The records:

┌────────

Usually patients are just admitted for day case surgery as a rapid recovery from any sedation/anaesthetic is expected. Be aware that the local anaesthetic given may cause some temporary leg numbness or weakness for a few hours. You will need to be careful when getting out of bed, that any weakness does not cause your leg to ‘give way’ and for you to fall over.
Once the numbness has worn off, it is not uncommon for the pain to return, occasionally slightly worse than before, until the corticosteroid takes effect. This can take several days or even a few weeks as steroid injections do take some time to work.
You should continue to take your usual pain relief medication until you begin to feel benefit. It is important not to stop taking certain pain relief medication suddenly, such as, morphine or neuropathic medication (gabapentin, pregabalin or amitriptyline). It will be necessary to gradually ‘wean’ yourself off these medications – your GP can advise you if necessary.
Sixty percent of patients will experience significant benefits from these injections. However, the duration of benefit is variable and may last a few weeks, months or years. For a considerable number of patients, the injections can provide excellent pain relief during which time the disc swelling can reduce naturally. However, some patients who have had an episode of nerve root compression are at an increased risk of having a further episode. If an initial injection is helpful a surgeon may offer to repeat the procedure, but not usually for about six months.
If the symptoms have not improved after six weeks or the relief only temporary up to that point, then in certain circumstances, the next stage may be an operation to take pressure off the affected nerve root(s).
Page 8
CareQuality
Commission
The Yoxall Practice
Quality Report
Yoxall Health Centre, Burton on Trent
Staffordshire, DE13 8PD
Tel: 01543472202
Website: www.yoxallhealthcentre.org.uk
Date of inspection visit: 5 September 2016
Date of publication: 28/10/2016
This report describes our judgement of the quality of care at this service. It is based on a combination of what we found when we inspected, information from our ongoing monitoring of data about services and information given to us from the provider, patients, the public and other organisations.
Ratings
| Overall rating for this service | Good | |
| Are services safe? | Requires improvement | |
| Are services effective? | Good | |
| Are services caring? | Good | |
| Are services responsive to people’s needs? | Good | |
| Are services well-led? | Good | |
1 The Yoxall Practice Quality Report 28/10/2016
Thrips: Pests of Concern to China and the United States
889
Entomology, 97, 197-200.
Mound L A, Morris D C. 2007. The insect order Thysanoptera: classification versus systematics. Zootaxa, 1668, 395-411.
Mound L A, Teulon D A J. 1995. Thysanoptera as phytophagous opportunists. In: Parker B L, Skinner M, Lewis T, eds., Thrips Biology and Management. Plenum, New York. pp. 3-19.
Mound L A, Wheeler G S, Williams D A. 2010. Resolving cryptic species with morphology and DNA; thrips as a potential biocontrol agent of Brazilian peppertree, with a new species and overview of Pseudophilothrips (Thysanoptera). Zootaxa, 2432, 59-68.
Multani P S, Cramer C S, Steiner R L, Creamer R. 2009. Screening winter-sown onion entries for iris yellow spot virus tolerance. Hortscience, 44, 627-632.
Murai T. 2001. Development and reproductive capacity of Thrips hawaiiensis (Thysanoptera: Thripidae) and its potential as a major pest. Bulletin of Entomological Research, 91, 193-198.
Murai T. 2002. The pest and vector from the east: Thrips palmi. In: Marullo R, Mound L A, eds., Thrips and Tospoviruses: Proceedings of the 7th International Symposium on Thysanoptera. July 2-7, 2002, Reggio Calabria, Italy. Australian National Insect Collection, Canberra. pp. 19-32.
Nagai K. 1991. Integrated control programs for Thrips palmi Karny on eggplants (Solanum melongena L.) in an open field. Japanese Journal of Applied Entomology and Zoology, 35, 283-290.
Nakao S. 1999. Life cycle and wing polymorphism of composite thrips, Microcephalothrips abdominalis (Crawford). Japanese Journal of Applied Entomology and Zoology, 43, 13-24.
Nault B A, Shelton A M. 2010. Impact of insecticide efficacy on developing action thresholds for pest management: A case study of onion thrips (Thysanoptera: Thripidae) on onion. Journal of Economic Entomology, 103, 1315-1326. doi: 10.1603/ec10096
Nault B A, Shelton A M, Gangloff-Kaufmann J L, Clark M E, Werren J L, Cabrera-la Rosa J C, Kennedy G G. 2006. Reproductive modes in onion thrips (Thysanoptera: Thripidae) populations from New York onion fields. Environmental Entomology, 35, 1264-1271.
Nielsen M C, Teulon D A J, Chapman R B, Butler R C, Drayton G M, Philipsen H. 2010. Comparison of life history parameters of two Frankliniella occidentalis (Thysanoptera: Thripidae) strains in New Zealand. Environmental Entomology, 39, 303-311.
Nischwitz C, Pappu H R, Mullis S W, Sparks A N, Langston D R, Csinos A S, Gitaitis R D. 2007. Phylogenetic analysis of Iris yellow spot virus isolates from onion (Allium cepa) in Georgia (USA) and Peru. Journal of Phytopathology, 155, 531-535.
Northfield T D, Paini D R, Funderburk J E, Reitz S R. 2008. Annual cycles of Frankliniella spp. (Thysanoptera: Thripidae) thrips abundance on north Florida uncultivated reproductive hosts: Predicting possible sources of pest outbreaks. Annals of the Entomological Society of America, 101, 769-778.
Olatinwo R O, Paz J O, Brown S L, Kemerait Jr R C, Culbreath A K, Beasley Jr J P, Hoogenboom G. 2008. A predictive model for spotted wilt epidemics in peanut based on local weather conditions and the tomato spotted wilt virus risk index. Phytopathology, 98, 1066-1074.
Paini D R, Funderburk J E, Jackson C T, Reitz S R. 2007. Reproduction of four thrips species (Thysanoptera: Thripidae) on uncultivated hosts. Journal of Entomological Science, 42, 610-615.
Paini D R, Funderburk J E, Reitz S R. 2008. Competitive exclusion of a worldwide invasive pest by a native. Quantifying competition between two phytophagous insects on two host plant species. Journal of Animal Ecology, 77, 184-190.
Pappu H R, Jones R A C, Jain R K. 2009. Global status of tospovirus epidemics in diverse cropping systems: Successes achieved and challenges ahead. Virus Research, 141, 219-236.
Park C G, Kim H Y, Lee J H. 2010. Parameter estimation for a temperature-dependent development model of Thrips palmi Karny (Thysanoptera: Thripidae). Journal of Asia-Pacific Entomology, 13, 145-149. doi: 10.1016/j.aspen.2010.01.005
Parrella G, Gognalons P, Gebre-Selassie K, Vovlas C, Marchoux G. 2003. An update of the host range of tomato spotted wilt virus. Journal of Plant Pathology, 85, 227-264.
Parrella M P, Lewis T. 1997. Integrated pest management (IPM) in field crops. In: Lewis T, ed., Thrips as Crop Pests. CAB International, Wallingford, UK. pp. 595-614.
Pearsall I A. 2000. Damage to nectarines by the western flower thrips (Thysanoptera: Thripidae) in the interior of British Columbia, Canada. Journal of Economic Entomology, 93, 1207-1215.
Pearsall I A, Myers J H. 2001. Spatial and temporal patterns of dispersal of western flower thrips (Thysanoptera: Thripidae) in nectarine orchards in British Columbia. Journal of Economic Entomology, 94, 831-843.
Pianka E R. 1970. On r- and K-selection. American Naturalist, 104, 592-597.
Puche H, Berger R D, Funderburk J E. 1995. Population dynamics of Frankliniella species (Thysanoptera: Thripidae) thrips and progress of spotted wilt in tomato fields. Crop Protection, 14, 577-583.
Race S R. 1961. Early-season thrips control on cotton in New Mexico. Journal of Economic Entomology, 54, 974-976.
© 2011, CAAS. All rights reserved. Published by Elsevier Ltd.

└────────

Quote verbatim the opening lines of the listing above, ending with the line where "You should continue" appears; include both endpoints and nothing more.

Usually patients are just admitted for day case surgery as a rapid recovery from any sedation/anaesthetic is expected. Be aware that the local anaesthetic given may cause some temporary leg numbness or weakness for a few hours. You will need to be careful when getting out of bed, that any weakness does not cause your leg to ‘give way’ and for you to fall over.
Once the numbness has worn off, it is not uncommon for the pain to return, occasionally slightly worse than before, until the corticosteroid takes effect. This can take several days or even a few weeks as steroid injections do take some time to work.
You should continue to take your usual pain relief medication until you begin to feel benefit. It is important not to stop taking certain pain relief medication suddenly, such as, morphine or neuropathic medication (gabapentin, pregabalin or amitriptyline). It will be necessary to gradually ‘wean’ yourself off these medications – your GP can advise you if necessary.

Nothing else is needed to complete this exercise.